Opinions split on air pollution ruling

Opinions split on air pollution ruling

Environmental groups and health charities have welcomed the Supreme Court ruling that the next Government must tackle air pollution in cities.

The Green Party has also hailed the move to cut levels of nitrogen dioxide across the UK, but several motoring organisations and businesses have expressed concerns over the decision.

Judges at the Supreme Court have ordered the Department for the Environment to submit new air quality plans by the end of the year, setting out radical ways of tackling pollution to bring levels in line with European Union (EU) regulations.

The British Heart Foundation, Asthma UK and Friends of the Earth are just some of those to have applauded the ruling, citing the health benefits it will bring and the positive impact it will have on the environment.

Caroline Russell, the Green Party's Local Transport Spokesperson, has applauded the decision, but believes the next Government must take steps to prevent diesel vehicles entering towns to cut air pollution levels.

"Diesel vehicles, even the latest Euro 6 standard, are polluting and dangerous to our health," she said.

"We must limit their use in towns and cities with ultra-low emission zones."

But not everyone shares this sentiment.

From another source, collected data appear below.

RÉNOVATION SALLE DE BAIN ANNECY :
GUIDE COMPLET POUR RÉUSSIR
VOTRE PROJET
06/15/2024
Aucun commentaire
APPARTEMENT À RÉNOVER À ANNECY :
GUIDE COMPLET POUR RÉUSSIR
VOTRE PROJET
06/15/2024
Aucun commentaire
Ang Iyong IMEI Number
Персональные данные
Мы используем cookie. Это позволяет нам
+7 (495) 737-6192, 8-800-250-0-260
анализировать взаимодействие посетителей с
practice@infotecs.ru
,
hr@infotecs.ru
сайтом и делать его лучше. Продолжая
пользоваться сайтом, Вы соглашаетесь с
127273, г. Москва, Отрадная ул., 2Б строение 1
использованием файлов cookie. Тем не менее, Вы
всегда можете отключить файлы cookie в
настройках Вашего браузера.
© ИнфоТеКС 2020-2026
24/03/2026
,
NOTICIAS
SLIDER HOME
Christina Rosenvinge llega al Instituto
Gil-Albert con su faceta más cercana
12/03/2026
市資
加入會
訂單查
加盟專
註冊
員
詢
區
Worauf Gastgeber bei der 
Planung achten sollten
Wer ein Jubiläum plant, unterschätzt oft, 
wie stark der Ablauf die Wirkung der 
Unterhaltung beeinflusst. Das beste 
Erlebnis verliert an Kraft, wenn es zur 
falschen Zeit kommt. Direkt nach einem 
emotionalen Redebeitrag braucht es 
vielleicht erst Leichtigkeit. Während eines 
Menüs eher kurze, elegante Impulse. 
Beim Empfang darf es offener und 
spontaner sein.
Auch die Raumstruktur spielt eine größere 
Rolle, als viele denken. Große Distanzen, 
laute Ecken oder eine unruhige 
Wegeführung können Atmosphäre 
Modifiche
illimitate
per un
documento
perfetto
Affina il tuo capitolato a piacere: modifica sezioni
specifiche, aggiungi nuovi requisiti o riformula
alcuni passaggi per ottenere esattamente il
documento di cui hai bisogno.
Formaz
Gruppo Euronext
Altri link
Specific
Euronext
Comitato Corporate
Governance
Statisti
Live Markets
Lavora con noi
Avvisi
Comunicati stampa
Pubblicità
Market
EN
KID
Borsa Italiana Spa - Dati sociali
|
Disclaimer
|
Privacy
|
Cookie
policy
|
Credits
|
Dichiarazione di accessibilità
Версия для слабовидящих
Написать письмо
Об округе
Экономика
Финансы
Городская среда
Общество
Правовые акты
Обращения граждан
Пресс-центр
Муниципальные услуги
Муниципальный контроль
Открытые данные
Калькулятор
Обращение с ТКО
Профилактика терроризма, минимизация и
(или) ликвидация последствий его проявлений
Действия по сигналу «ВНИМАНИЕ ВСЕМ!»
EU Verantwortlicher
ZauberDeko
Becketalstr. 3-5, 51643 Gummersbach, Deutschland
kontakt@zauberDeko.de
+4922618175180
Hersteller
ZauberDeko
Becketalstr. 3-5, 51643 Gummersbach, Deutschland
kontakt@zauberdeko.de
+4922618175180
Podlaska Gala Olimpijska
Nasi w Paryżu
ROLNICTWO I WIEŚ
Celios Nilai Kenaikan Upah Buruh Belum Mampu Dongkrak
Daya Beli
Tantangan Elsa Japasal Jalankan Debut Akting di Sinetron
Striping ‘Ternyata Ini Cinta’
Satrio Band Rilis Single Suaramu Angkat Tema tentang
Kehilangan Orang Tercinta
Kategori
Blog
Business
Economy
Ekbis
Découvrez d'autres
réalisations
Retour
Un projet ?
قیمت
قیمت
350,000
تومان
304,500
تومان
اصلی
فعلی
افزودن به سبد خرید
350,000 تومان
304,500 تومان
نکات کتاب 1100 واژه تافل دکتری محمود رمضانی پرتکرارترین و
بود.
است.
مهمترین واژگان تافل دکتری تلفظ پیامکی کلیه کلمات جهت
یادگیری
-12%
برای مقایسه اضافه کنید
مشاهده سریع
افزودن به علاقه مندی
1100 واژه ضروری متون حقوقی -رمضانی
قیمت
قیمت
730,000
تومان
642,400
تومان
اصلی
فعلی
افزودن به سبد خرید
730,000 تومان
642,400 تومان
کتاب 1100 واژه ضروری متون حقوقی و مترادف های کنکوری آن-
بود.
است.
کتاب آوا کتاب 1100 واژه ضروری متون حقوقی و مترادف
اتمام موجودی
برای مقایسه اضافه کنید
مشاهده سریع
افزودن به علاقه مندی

Richard Gane, director and transport sector specialist at supply chain company Vendigital, has warned that phasing out diesel could have major implications for businesses.

He claims any movement away from diesel engine vehicles would have significant supply chain implications, especially for companies that rely on regular road transport deliveries as part of their operation.

Fears are that an incentivised scrappage scheme could be used to phase out diesel vehicles.

The Department for the Environment has refused to comment on changes for diesel owners because of the upcoming election. But it said the Government is committed to revising plans by the end of the year and complying with EU limits in the shortest possible time.

BMW was keen to point out that its diesel cars - and diesel cars in general - are becoming cleaner and more efficient.

The Society of Motor Manufacturers and Traders claims it is unfair to lay the blame for high levels of nitrogen dioxide solely at the door of diesels.

"Policies to improve air quality should focus on encouraging the uptake of the latest low emission vehicles, while also addressing other sources such as electricity generation and heating, which between them account for more than half of nitrogen dioxide emitted in the UK," said its chief executive Mike Hawes.

"Today's diesel engines are the cleanest ever, high tech filters capture 99% of particulates and nitrogen dioxide emissions are down 84% since 2000."